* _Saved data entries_

%%

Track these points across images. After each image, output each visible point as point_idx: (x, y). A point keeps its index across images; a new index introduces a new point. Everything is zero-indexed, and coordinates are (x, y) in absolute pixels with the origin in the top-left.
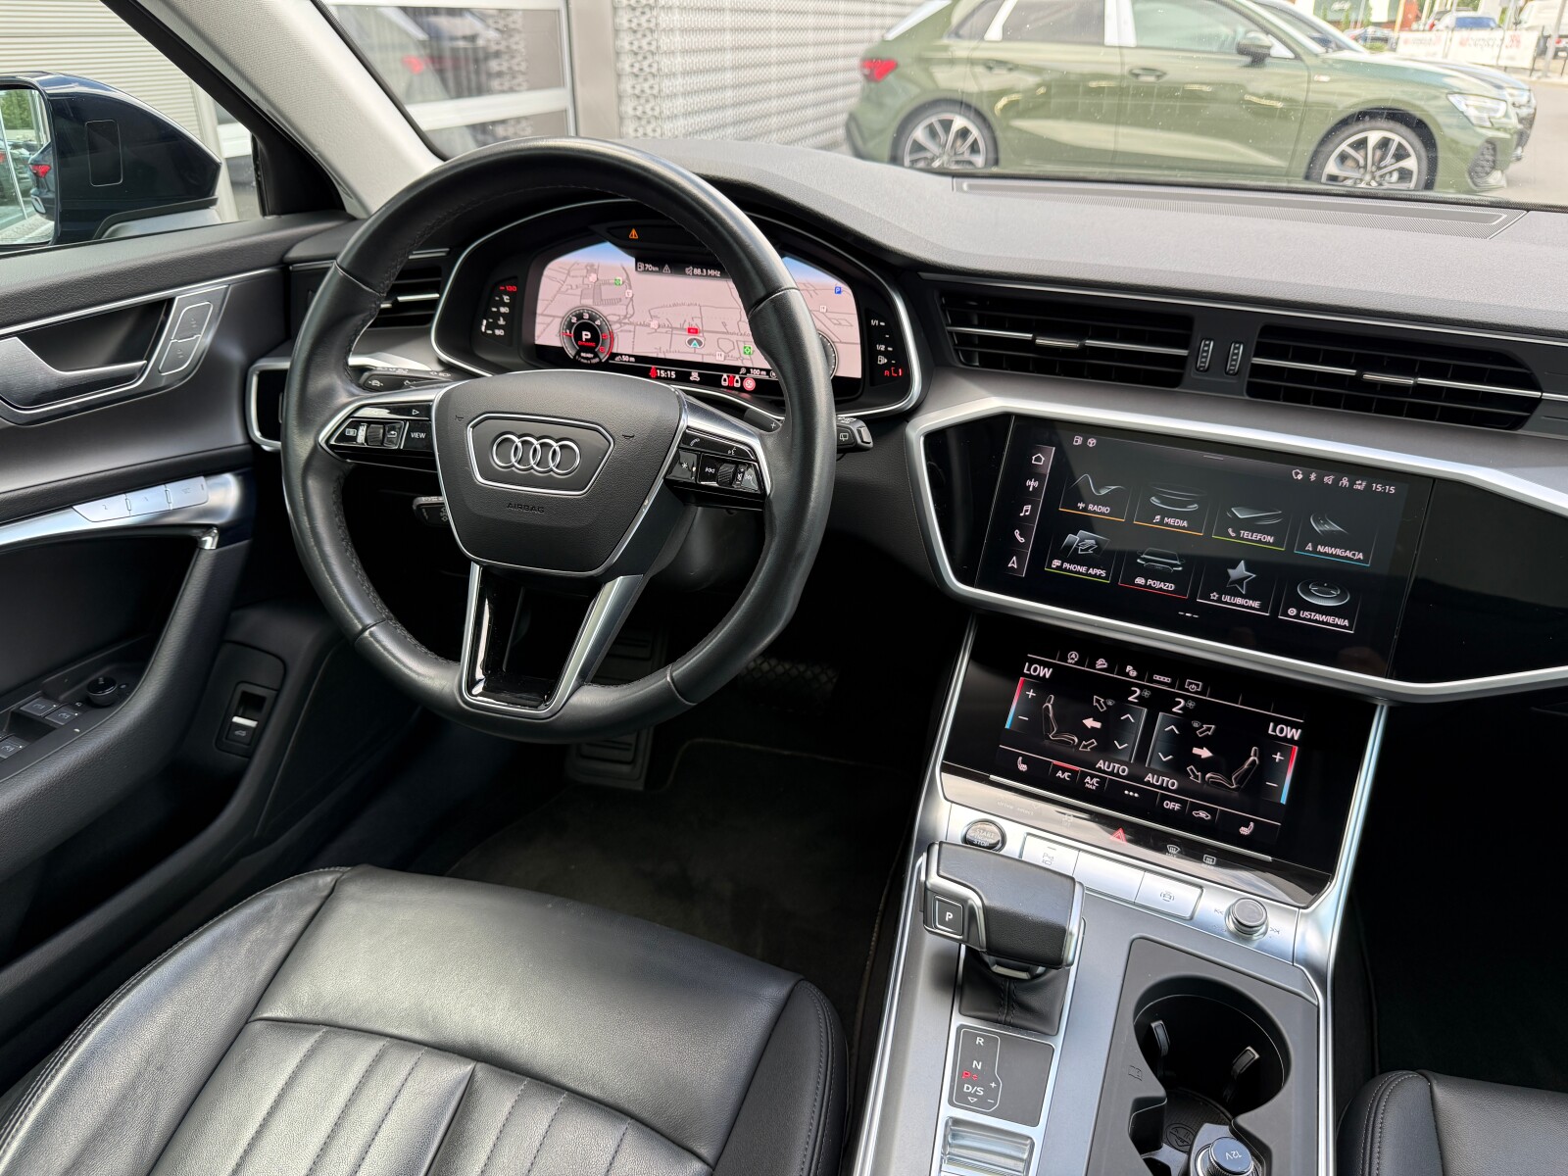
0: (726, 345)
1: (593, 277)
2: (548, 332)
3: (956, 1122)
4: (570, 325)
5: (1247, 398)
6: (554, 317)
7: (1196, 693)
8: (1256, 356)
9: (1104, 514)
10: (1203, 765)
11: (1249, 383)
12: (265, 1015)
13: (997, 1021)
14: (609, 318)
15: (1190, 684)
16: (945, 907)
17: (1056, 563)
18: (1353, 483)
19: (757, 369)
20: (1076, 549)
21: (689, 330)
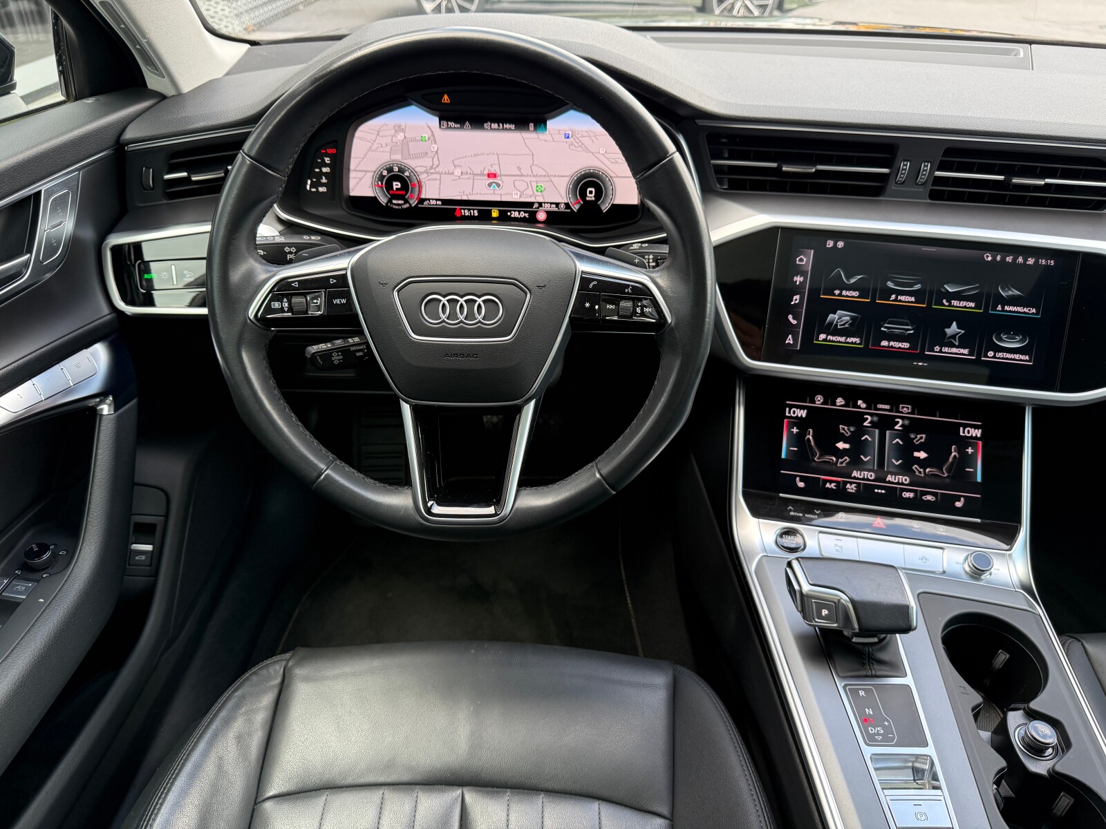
0: (521, 185)
1: (401, 136)
2: (361, 184)
3: (876, 758)
4: (381, 177)
5: (929, 201)
6: (366, 171)
7: (908, 413)
8: (938, 170)
9: (854, 297)
10: (923, 463)
11: (931, 190)
12: (271, 793)
13: (867, 676)
14: (416, 169)
15: (903, 407)
16: (820, 606)
17: (822, 336)
18: (1025, 260)
19: (547, 203)
20: (836, 325)
21: (489, 175)
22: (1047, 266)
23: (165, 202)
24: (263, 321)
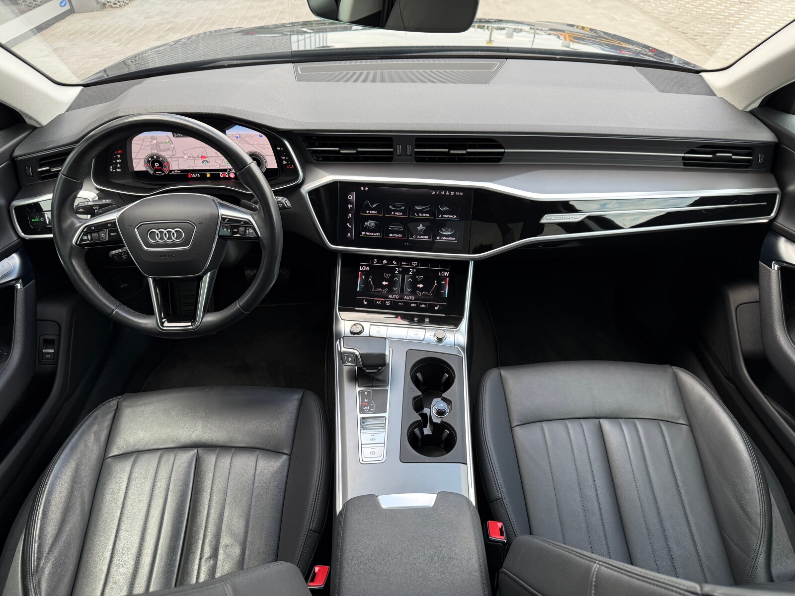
0: (219, 161)
1: (155, 141)
2: (139, 165)
3: (363, 418)
4: (149, 161)
5: (415, 162)
6: (141, 159)
7: (416, 266)
8: (416, 148)
9: (375, 214)
10: (421, 290)
11: (415, 158)
12: (110, 455)
13: (370, 386)
14: (165, 156)
15: (414, 264)
16: (348, 357)
17: (363, 233)
18: (450, 193)
20: (369, 227)
21: (202, 157)
22: (460, 195)
23: (40, 182)
24: (80, 245)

%%

* _What the exercise asks_
Leave out the pictures and output every record above precisely as given.

* _Task result_
Track these points across images. After each image, output each visible point as point_idx: (x, y). A point keeps its index across images; a new index introduces a new point. Everything is zero-indexed, and coordinates are (x, y) in absolute pixels with the origin in the top-left.
0: (726, 345)
1: (593, 277)
2: (548, 332)
3: (956, 1122)
4: (570, 325)
5: (1247, 398)
6: (554, 317)
7: (1196, 693)
8: (1256, 356)
9: (1104, 514)
10: (1203, 765)
11: (1249, 383)
12: (265, 1015)
13: (997, 1021)
14: (609, 318)
15: (1190, 684)
16: (945, 907)
17: (1056, 563)
18: (1353, 483)
19: (757, 369)
20: (1076, 549)
21: (689, 330)
0: (521, 185)
1: (401, 136)
2: (361, 184)
3: (876, 758)
4: (381, 177)
5: (929, 201)
6: (366, 171)
7: (908, 413)
8: (938, 170)
9: (854, 297)
10: (923, 463)
11: (931, 190)
12: (271, 793)
13: (867, 676)
14: (416, 169)
15: (903, 407)
16: (820, 606)
17: (822, 336)
18: (1025, 260)
19: (547, 203)
20: (836, 325)
21: (489, 175)
22: (1047, 266)
23: (165, 202)
24: (263, 321)
0: (219, 161)
1: (155, 141)
2: (139, 165)
3: (363, 418)
4: (149, 161)
5: (415, 162)
6: (141, 159)
7: (416, 266)
8: (416, 148)
9: (375, 214)
10: (421, 290)
11: (415, 158)
12: (110, 455)
13: (370, 386)
14: (165, 156)
15: (414, 264)
16: (348, 357)
17: (363, 233)
18: (450, 193)
20: (369, 227)
21: (202, 157)
22: (460, 195)
23: (40, 182)
24: (80, 245)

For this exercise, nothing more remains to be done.